If you’ve been living in a Christian tradition in the West that is rooted in Evangelicalism, this story reminds you of why we need Christ: sin.  In case we missed it while reading the Gospels, Paul pointed it out for us in his letter to the Roman church.  But to hold too firmly to this view as the way it has always been viewed would be a great mistake.  Our focus on Original Sin is thanks to St. Augustine of Hippo in the early fifth century.  Before that time, Original sin was not the primary take-home lesson for believers.

So what did the first 2,000 years of people think about it?

According to Karen Armstrong, an internationally renown scholar, this story of beginnings helped people come to grips with some of life’s most basic questions.  Why is child-bearing so painful?  Why do men and women struggle to relate more intimately with God?  Why is life itself full of toil?

They weren’t looking to construct a problem that only a Christ (what’s that?) could solve.  They were looking for identity and meaning.  In the characters of the story they saw themselves…

In the snake is the rebelliousness and incessant compulsion to question everything that is crucial to human progress; in Eve we see our hunger for knowledge, our desire to experiment, and our longing for a life free of inhibition.  Adam, a rather passive figure, displays our reluctance to take responsibility for our actions.  The story shows that good and evil are inextricably intertwined in human life.  Our prodigious knowledge can at one and the same time be a source of benefit and the cause of immense harm  The rabbis of the Talmudic age did not see the “fall” of Adam as a catastrophe, because the “evil inclination” was an essential part of human life, and the aggression, competitive edge, and ambition that it generates are bound up with some of our greatest achievements…
Today, because the modern West is a society of logos, some people read the Bible literally, assuming that its intention is to give us the kind of accurate information that we expect from any other supposedly historical text and that this is the way these stories have always been understood.  In fact… until well into the modern period, Jews and Christians both insisted that is was neither possible nor desirable to read the Bible in this way, that it gives us no single, orthodox message and demands constant reinterpretation. - Karen Armstrong, The Case for God, 44

Paul was doing what had always been done with texts, and what should continue to be done – he was helping his readers understand what was happening by drawing on a narrative about which everybody was familiar.  It can be safely assumed that Paul was not trying to give us a primary lens with which to view the story of Adam and Eve.  He was simply using it appropriately as a reference to help people see Jesus as our hope for living with God – a new order of things.

We are still looking for identity and meaning, and many of us are looking to our faith as our primary source for such meaningful pursuits.  The Bible becomes a narrative to help us along the way.  But as I’ve had my eyes opened over the course of my journey to how narrow my gaze has been trained, I confess that I wonder how much of the Bible have I missed because I thought I already knew it?

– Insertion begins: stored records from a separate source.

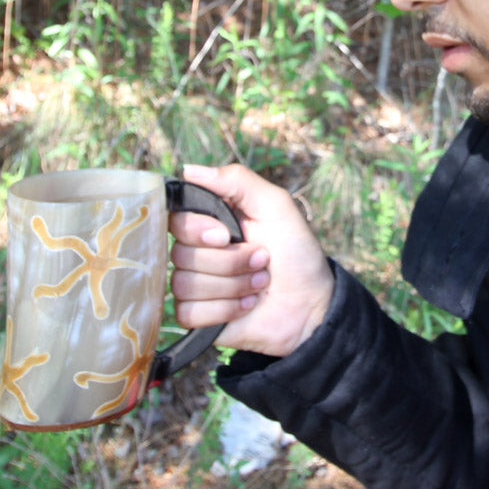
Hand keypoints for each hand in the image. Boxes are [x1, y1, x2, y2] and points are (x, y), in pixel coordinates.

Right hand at [169, 163, 333, 356]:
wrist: (312, 303)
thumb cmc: (297, 252)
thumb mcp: (275, 206)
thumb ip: (236, 180)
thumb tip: (188, 171)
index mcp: (211, 222)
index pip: (176, 218)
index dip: (196, 229)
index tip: (226, 235)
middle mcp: (198, 251)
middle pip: (180, 253)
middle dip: (228, 261)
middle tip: (261, 260)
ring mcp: (196, 285)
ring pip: (184, 284)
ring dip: (232, 286)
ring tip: (259, 283)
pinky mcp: (198, 317)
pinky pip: (187, 313)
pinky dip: (223, 310)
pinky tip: (246, 306)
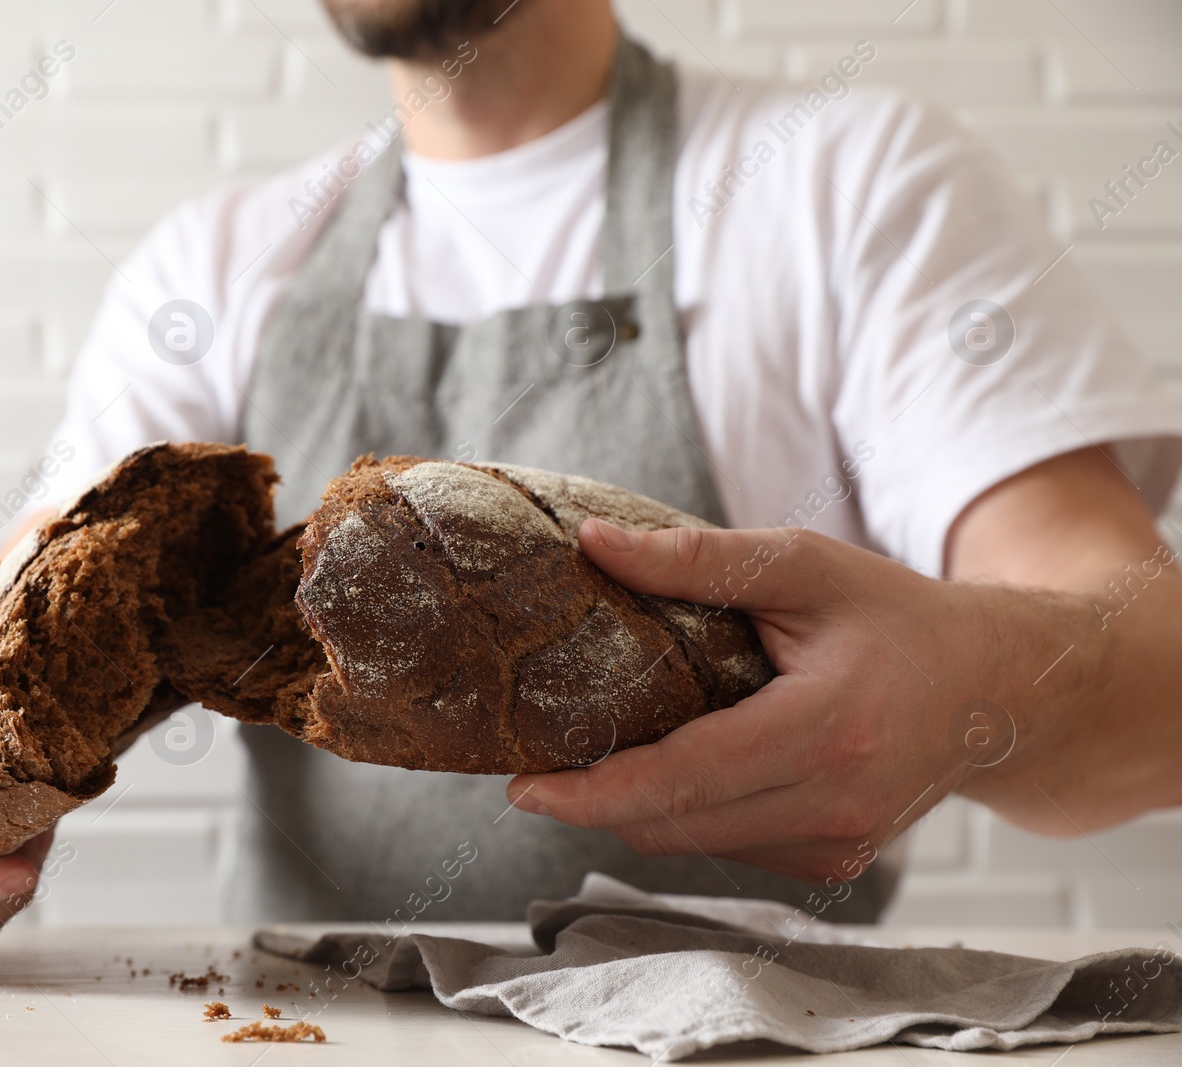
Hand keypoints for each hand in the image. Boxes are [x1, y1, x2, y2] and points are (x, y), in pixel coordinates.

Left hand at [506, 519, 1016, 883]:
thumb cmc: (900, 619)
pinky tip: (677, 763)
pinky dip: (688, 812)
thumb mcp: (805, 566)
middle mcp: (834, 808)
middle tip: (537, 758)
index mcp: (827, 734)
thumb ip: (698, 559)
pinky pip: (728, 845)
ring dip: (637, 807)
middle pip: (674, 824)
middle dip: (595, 801)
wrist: (999, 691)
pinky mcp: (833, 863)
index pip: (683, 780)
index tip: (524, 787)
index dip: (594, 792)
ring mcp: (837, 847)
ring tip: (599, 751)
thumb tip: (595, 544)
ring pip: (693, 843)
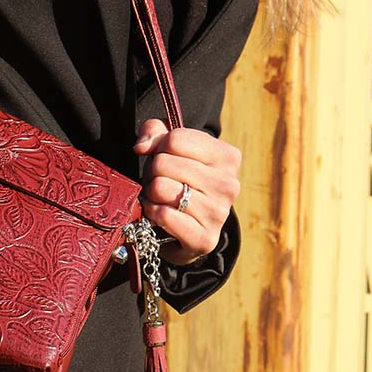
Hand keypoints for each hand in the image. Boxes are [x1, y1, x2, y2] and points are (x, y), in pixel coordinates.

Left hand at [132, 119, 241, 265]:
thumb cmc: (177, 180)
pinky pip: (164, 215)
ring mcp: (219, 213)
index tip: (163, 158)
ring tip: (161, 198)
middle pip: (164, 163)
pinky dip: (152, 212)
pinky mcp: (205, 239)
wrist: (186, 228)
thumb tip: (142, 147)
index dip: (159, 148)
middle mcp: (229, 185)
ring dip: (152, 193)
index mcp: (227, 157)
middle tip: (161, 182)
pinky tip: (159, 214)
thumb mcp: (168, 148)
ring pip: (161, 188)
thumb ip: (154, 132)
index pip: (176, 139)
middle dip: (153, 172)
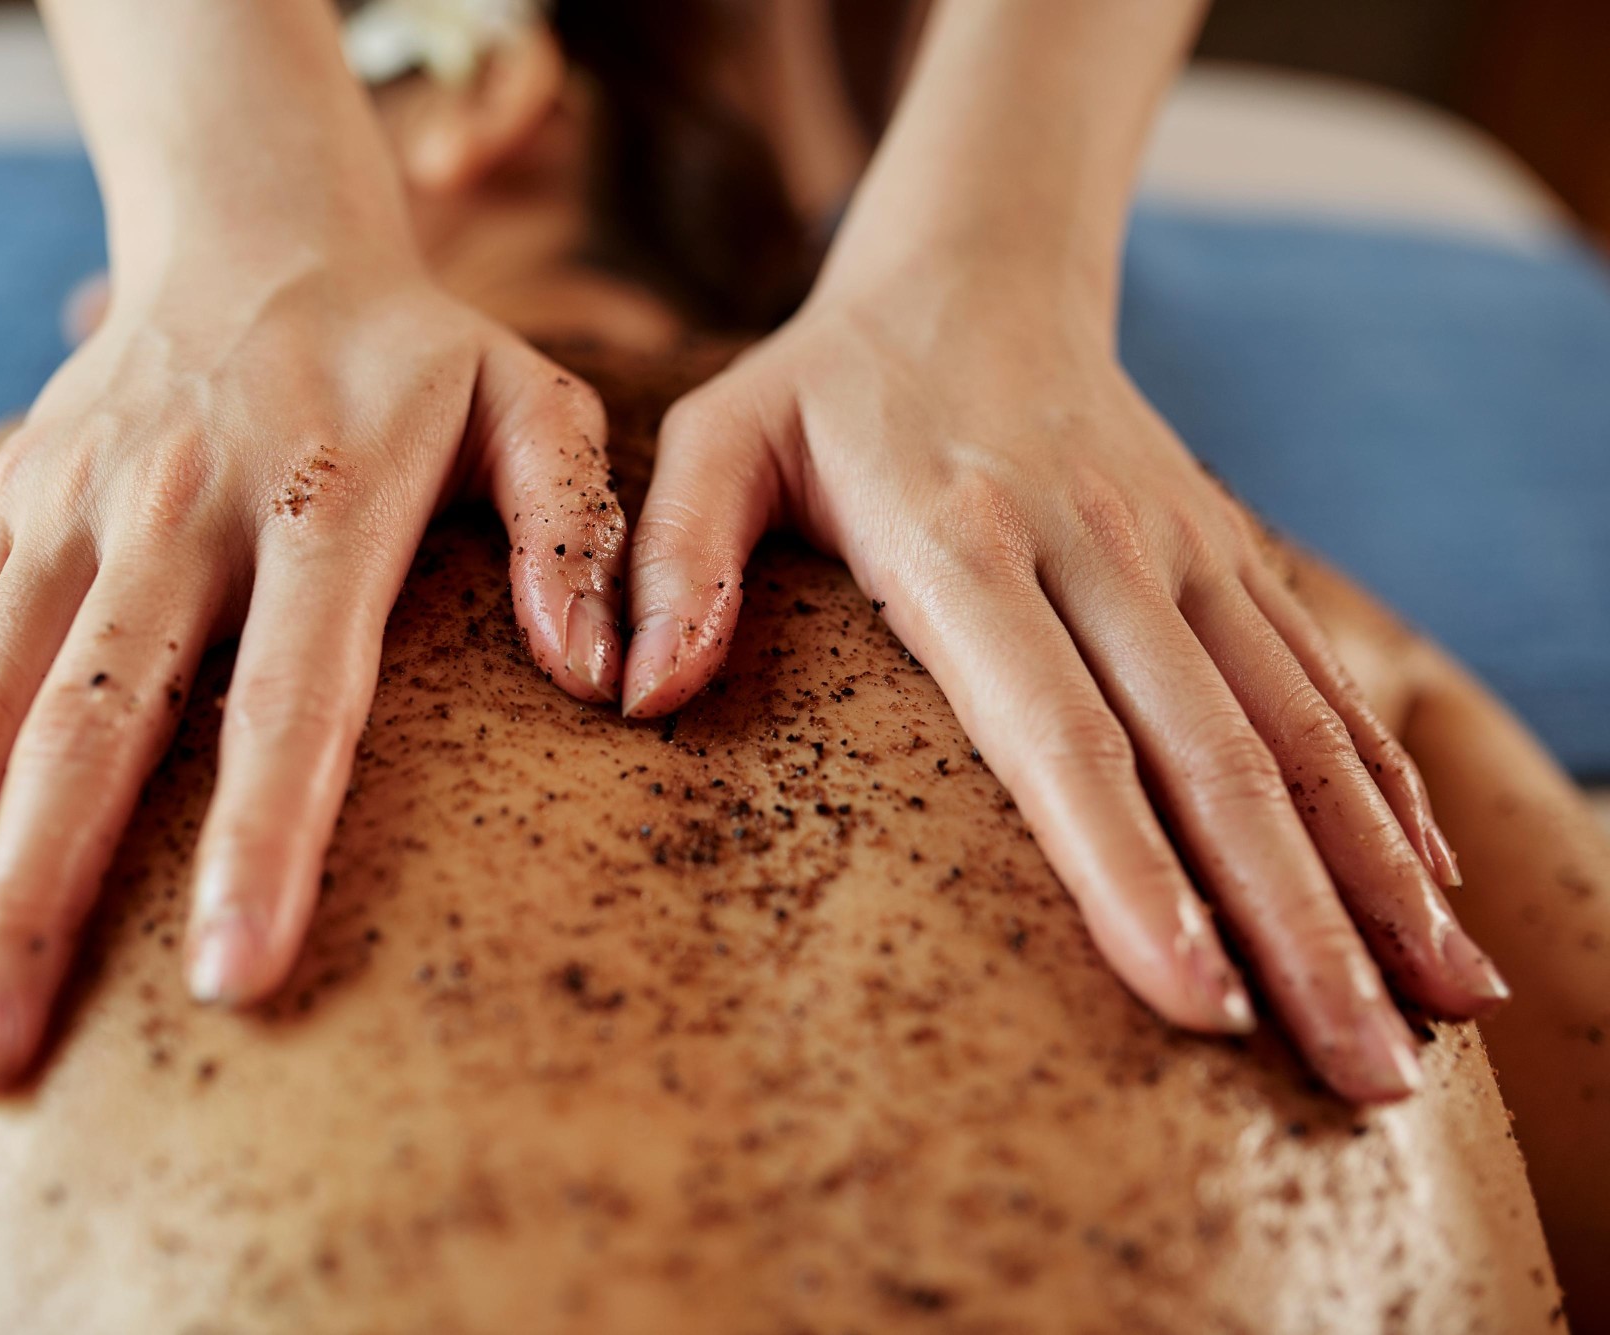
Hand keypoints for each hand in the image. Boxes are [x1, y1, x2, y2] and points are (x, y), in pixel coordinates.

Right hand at [0, 259, 624, 1087]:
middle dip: (35, 899)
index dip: (260, 840)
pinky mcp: (7, 499)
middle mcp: (176, 504)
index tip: (229, 977)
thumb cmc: (412, 353)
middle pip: (95, 725)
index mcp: (323, 497)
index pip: (288, 697)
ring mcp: (71, 501)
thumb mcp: (531, 400)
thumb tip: (607, 678)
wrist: (253, 226)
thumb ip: (574, 524)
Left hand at [623, 284, 1506, 1102]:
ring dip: (1374, 879)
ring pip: (1298, 731)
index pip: (1060, 731)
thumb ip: (675, 558)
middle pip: (1211, 758)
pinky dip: (1383, 792)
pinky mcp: (1232, 556)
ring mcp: (1184, 555)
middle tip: (1360, 1073)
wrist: (978, 268)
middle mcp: (1101, 554)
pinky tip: (1428, 897)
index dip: (1127, 868)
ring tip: (1441, 1017)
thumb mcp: (720, 438)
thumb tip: (642, 696)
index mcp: (965, 541)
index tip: (1192, 992)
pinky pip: (1322, 684)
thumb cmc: (826, 382)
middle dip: (1293, 923)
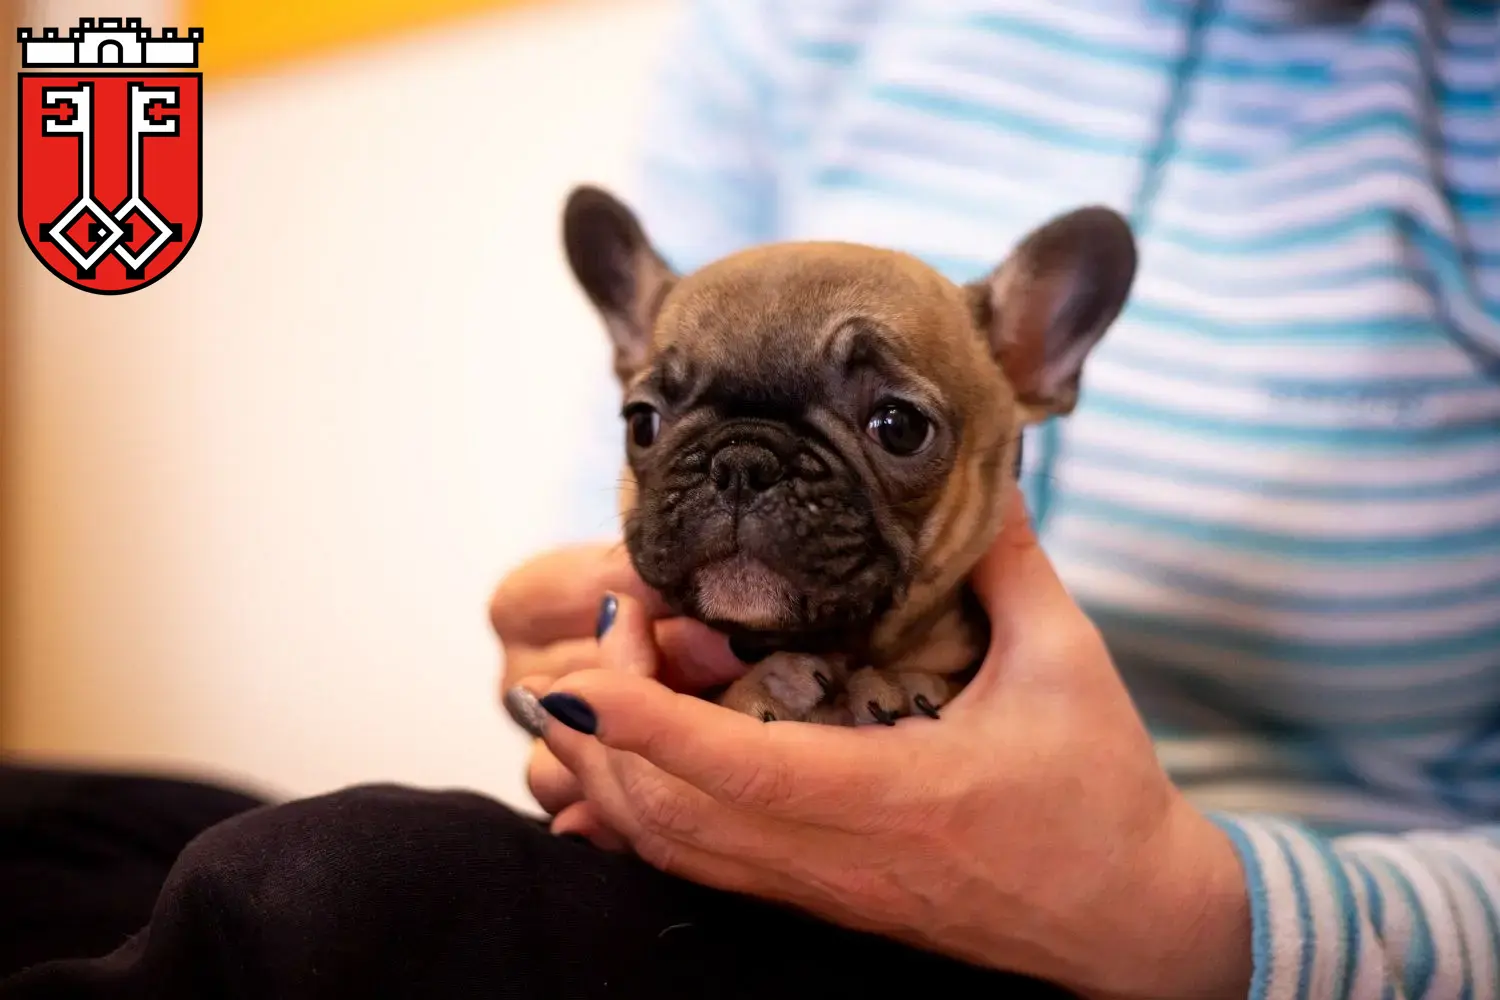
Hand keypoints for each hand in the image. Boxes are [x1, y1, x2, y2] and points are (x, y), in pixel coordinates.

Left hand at [524, 493, 1252, 999]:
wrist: (1129, 924)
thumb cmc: (1101, 797)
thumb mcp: (1068, 662)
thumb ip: (1010, 562)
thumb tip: (982, 469)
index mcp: (899, 794)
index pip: (739, 768)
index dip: (647, 718)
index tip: (588, 659)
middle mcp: (841, 854)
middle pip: (673, 817)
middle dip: (605, 730)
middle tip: (602, 637)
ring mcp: (823, 887)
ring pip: (674, 852)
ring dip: (611, 774)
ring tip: (595, 687)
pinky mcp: (821, 897)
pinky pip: (701, 869)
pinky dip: (641, 818)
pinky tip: (621, 767)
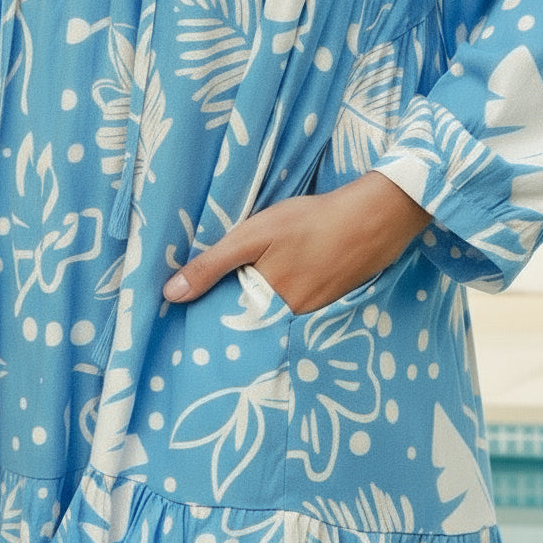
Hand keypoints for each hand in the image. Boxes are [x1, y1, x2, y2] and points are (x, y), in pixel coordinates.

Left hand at [162, 172, 431, 314]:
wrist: (373, 219)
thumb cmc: (309, 223)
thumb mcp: (252, 236)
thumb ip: (211, 266)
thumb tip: (170, 295)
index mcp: (266, 306)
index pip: (228, 323)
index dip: (210, 317)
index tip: (189, 316)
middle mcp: (290, 320)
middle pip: (253, 323)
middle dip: (234, 317)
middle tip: (213, 307)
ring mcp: (314, 314)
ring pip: (276, 316)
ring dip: (260, 309)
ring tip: (247, 292)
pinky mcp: (331, 303)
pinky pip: (298, 310)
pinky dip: (286, 300)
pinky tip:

As we think about how Adam and Eve, in the womb, learned to navigate their first steps with stumbling and denial and even bravado, maybe we should take new notes.  Perhaps we need to engage the scriptures wholly differently – and no less sacred – asking the Spirit of God to enter into our dialogue as we learn from those who have gone before us even as we learn from each other and the present Presence who promised to never abandon his children.  Maybe then we’ll experience depth and beauty that have eluded us in our literal comfort.